### WORK REQUIRED
With nothing added and nothing dropped, copy the entire listing.

----------------

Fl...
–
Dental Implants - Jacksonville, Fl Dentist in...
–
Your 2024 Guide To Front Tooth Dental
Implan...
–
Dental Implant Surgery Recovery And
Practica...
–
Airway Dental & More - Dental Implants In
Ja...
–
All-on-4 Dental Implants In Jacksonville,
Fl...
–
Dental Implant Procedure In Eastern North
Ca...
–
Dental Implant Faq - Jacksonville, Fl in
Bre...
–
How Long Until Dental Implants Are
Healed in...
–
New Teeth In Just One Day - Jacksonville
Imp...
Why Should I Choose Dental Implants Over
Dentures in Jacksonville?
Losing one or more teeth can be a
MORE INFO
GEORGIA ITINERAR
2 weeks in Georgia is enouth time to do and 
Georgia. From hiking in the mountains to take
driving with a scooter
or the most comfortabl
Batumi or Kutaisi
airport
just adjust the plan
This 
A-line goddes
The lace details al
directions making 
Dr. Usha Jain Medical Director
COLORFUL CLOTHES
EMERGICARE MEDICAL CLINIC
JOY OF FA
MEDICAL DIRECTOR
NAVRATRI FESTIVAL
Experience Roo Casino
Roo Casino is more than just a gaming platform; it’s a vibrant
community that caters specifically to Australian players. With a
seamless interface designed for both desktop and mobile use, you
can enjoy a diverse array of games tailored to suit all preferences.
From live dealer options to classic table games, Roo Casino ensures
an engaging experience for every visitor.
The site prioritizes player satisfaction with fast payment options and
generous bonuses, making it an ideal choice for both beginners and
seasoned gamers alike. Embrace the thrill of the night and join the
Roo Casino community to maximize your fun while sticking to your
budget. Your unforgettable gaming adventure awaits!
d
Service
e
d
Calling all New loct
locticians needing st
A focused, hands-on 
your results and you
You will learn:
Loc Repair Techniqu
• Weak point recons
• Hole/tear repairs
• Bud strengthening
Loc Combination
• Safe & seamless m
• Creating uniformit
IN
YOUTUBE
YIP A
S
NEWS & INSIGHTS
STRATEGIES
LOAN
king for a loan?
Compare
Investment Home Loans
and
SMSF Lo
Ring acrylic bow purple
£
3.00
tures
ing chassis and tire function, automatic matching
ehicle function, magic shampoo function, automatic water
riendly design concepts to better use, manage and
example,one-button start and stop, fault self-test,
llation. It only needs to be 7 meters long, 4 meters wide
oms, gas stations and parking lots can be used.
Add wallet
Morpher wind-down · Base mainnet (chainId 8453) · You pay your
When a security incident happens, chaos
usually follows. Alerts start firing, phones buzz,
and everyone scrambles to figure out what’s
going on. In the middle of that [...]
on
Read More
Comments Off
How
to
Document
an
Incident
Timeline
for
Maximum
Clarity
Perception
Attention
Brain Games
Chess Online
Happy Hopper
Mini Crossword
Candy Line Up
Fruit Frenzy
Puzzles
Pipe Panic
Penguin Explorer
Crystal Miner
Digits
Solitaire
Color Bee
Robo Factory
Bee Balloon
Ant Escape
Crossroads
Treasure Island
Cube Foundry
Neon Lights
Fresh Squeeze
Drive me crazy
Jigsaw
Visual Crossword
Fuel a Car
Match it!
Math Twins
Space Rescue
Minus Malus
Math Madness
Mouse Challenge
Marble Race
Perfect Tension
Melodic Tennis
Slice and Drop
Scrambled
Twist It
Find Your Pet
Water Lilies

----------------

### ANSWER BOX
Fl...
–
Dental Implants - Jacksonville, Fl Dentist in...
–
Your 2024 Guide To Front Tooth Dental
Implan...
–
Dental Implant Surgery Recovery And
Practica...
–
Airway Dental & More - Dental Implants In
Ja...
–
All-on-4 Dental Implants In Jacksonville,
Fl...
–
Dental Implant Procedure In Eastern North
Ca...
–
Dental Implant Faq - Jacksonville, Fl in
Bre...
–
How Long Until Dental Implants Are
Healed in...
–
New Teeth In Just One Day - Jacksonville
Imp...
Why Should I Choose Dental Implants Over
Dentures in Jacksonville?
Losing one or more teeth can be a
MORE INFO
GEORGIA ITINERAR
2 weeks in Georgia is enouth time to do and 
Georgia. From hiking in the mountains to take
driving with a scooter
or the most comfortabl
Batumi or Kutaisi
airport
just adjust the plan
This 
A-line goddes
The lace details al
directions making 
Dr. Usha Jain Medical Director
COLORFUL CLOTHES
EMERGICARE MEDICAL CLINIC
JOY OF FA
MEDICAL DIRECTOR
NAVRATRI FESTIVAL
Experience Roo Casino
Roo Casino is more than just a gaming platform; it’s a vibrant
community that caters specifically to Australian players. With a
seamless interface designed for both desktop and mobile use, you
can enjoy a diverse array of games tailored to suit all preferences.
From live dealer options to classic table games, Roo Casino ensures
an engaging experience for every visitor.
The site prioritizes player satisfaction with fast payment options and
generous bonuses, making it an ideal choice for both beginners and
seasoned gamers alike. Embrace the thrill of the night and join the
Roo Casino community to maximize your fun while sticking to your
budget. Your unforgettable gaming adventure awaits!
d
Service
e
d
Calling all New loct
locticians needing st
A focused, hands-on 
your results and you
You will learn:
Loc Repair Techniqu
• Weak point recons
• Hole/tear repairs
• Bud strengthening
Loc Combination
• Safe & seamless m
• Creating uniformit
IN
YOUTUBE
YIP A
S
NEWS & INSIGHTS
STRATEGIES
LOAN
king for a loan?
Compare
Investment Home Loans
and
SMSF Lo
Ring acrylic bow purple
£
3.00
tures
ing chassis and tire function, automatic matching
ehicle function, magic shampoo function, automatic water
riendly design concepts to better use, manage and
example,one-button start and stop, fault self-test,
llation. It only needs to be 7 meters long, 4 meters wide
oms, gas stations and parking lots can be used.
Add wallet
Morpher wind-down · Base mainnet (chainId 8453) · You pay your
When a security incident happens, chaos
usually follows. Alerts start firing, phones buzz,
and everyone scrambles to figure out what’s
going on. In the middle of that [...]
on
Read More
Comments Off
How
to
Document
an
Incident
Timeline
for
Maximum
Clarity
Perception
Attention
Brain Games
Chess Online
Happy Hopper
Mini Crossword
Candy Line Up
Fruit Frenzy
Puzzles
Pipe Panic
Penguin Explorer
Crystal Miner
Digits
Solitaire
Color Bee
Robo Factory
Bee Balloon
Ant Escape
Crossroads
Treasure Island
Cube Foundry
Neon Lights
Fresh Squeeze
Drive me crazy
Jigsaw
Visual Crossword
Fuel a Car
Match it!
Math Twins
Space Rescue
Minus Malus
Math Madness
Mouse Challenge
Marble Race
Perfect Tension
Melodic Tennis
Slice and Drop
Scrambled
Twist It
Find Your Pet
Water Lilies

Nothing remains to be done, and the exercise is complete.